Activity
Given the entries below, would you transcribe exactly the lines starting at the one with "Koszty sądowe" and ending at the one with "Si quieres preparar", both kept, pictures omitted, nothing extra?

[Page images and extracted text]
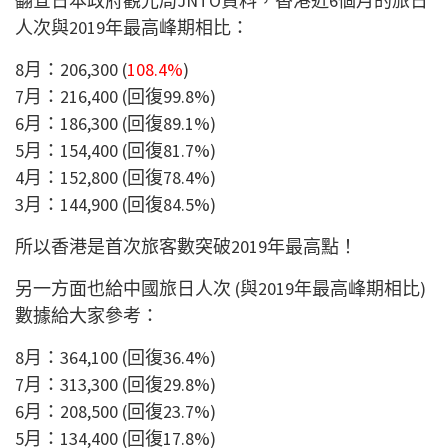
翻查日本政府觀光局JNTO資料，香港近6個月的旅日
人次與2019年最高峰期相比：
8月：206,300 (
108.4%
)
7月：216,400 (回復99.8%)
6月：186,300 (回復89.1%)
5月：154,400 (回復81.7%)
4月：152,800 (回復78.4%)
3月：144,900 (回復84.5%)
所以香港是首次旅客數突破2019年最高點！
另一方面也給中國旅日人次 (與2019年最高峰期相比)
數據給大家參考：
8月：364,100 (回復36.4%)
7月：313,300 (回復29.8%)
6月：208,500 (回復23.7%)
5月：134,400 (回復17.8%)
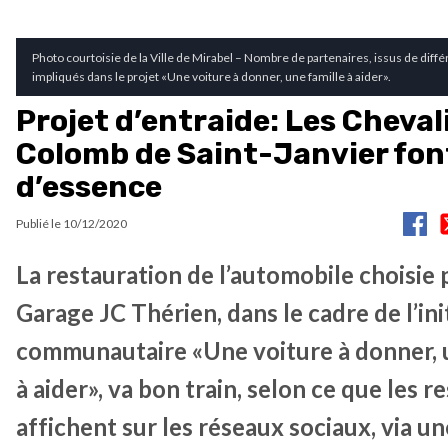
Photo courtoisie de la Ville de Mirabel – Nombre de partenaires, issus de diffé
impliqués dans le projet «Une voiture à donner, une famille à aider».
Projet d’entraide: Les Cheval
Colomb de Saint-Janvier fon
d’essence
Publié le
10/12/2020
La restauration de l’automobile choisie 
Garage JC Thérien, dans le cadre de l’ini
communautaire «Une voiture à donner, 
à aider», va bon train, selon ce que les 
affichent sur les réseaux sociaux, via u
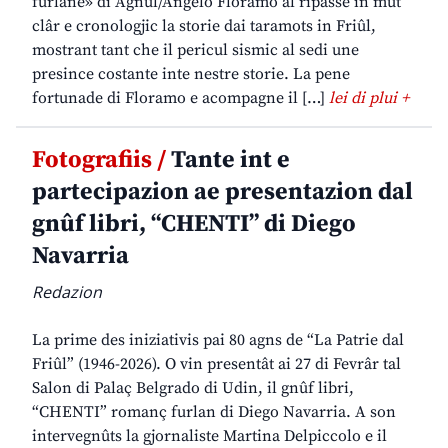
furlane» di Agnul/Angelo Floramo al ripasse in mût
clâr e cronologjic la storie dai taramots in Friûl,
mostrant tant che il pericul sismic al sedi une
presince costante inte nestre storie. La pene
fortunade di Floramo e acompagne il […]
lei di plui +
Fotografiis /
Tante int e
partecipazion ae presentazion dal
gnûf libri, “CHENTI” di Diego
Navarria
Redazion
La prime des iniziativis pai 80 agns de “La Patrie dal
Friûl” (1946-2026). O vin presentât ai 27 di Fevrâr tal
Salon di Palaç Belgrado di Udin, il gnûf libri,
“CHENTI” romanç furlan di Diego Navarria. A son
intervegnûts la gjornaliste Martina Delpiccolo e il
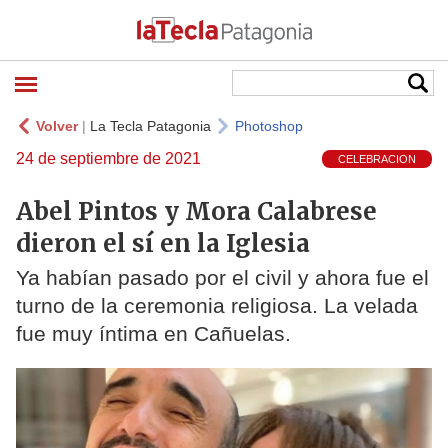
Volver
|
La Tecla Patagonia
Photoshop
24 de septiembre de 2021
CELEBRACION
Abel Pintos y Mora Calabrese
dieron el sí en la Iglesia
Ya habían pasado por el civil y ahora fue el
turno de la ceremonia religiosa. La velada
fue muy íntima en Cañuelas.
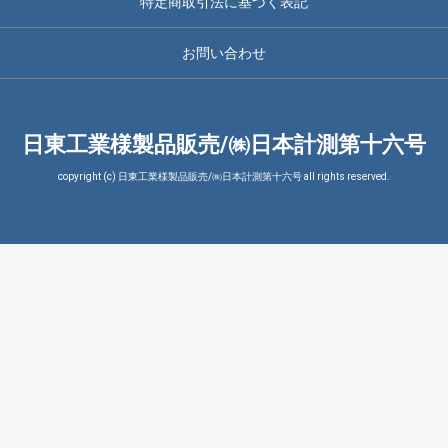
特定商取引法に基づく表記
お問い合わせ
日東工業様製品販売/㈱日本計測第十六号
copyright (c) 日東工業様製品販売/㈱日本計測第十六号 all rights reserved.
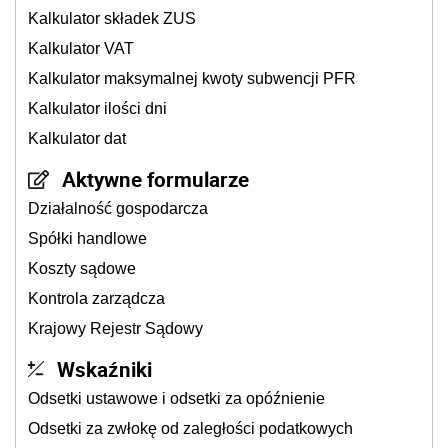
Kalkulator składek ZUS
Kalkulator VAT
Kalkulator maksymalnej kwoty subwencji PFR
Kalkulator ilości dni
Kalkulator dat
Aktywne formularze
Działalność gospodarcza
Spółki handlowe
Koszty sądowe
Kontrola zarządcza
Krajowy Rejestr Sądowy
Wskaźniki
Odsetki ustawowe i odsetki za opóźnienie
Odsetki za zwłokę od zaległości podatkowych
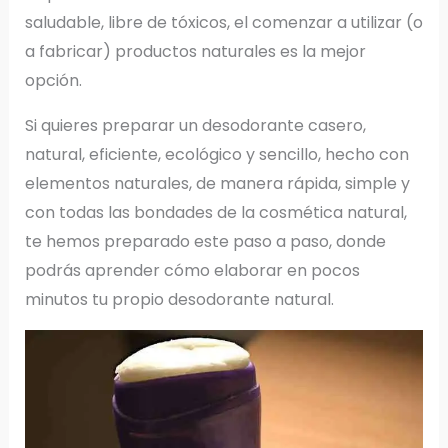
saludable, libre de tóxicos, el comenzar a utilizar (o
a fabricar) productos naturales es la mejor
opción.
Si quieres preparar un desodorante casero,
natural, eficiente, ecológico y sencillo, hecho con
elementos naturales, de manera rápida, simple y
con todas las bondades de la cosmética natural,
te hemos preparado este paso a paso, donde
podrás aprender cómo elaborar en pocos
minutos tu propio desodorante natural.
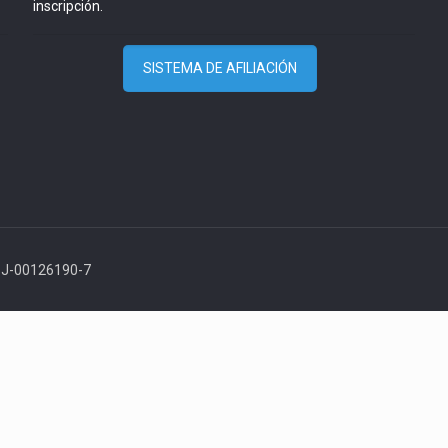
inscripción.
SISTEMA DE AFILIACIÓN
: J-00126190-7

...

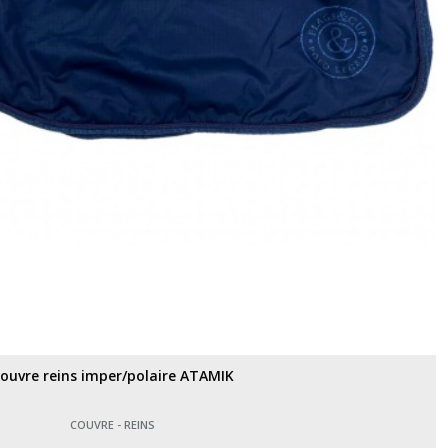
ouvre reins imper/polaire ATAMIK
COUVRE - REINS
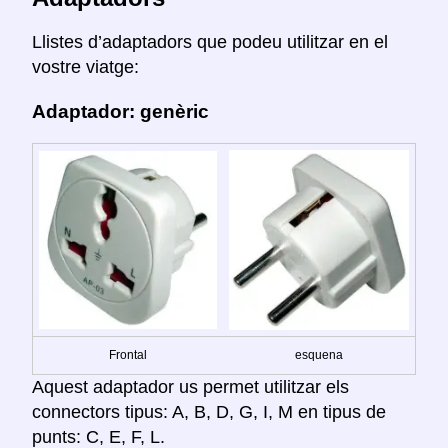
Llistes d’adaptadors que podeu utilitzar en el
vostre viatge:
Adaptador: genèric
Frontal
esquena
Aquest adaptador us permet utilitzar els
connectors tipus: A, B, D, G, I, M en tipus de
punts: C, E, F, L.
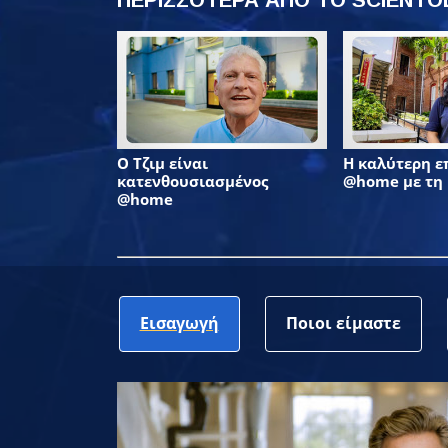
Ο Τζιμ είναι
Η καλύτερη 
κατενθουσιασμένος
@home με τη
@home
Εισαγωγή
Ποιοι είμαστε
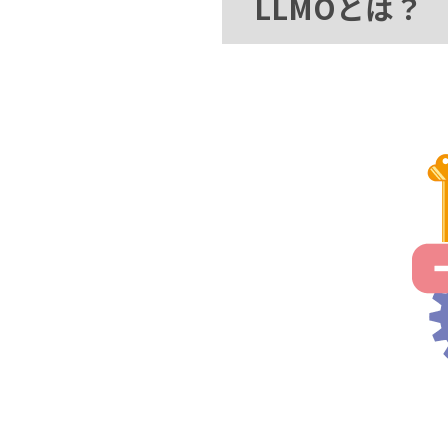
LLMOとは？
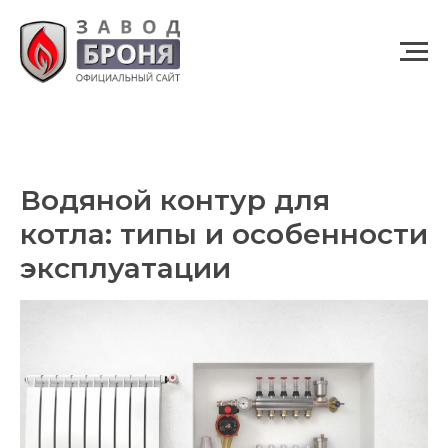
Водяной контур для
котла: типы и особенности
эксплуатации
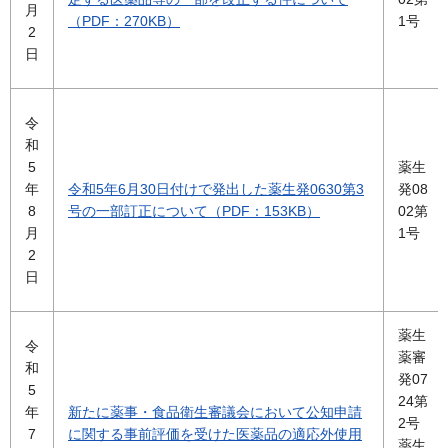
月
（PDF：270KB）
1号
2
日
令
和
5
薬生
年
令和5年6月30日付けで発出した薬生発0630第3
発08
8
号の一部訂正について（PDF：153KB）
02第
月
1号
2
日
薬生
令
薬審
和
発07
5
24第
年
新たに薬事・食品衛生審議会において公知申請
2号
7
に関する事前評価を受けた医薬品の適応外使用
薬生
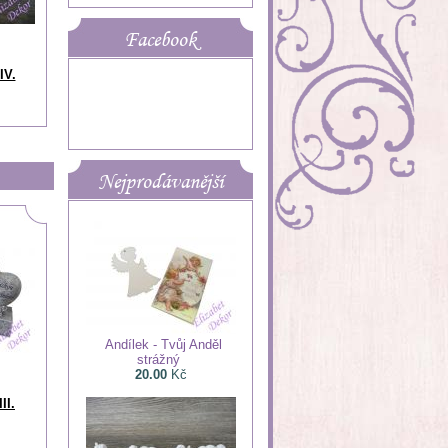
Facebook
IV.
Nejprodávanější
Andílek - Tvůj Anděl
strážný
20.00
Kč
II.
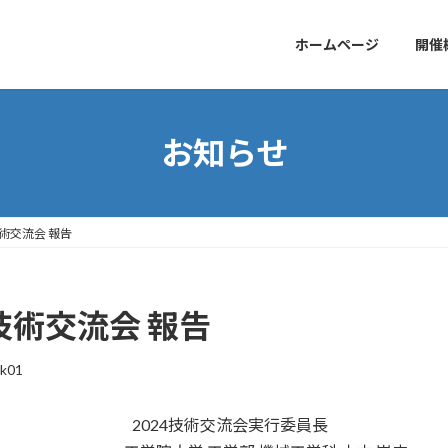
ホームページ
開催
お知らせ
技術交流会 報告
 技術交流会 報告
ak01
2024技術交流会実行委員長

---

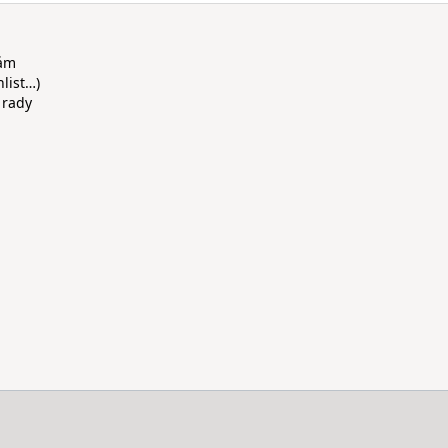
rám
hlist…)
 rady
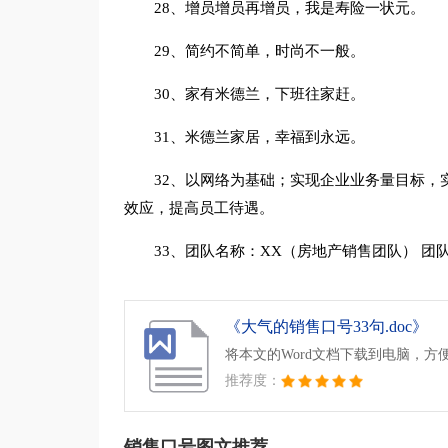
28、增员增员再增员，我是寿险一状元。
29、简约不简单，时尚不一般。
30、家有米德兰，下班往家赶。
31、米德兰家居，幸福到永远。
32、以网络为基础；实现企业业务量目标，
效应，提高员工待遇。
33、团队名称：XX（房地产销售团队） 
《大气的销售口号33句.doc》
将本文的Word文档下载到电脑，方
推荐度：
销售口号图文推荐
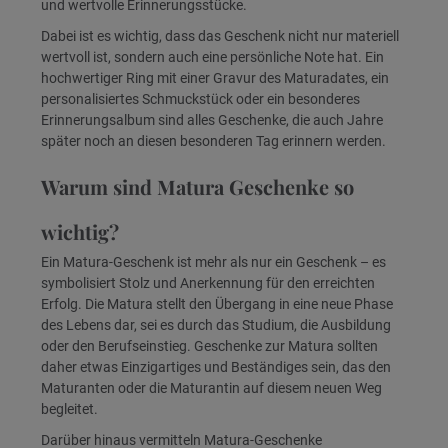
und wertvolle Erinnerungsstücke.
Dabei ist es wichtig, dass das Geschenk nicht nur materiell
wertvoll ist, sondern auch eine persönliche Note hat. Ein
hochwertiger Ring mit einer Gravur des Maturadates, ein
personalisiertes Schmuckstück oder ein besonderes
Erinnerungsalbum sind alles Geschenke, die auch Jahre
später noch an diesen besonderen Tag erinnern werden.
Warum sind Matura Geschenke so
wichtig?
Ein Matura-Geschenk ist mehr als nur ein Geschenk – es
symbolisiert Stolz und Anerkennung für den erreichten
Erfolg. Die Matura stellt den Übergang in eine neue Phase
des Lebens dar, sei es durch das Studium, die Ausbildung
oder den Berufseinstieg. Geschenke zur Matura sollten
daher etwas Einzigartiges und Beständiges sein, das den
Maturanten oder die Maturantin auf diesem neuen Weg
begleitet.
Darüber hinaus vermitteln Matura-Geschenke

Solution for this task
Koszty sądowe
Kontrola zarządcza
Krajowy Rejestr Sądowy
Wskaźniki
Odsetki ustawowe i odsetki za opóźnienie
Odsetki za zwłokę od zaległości podatkowych
saludable, libre de tóxicos, el comenzar a utilizar (o
a fabricar) productos naturales es la mejor
opción.
Si quieres preparar un desodorante casero,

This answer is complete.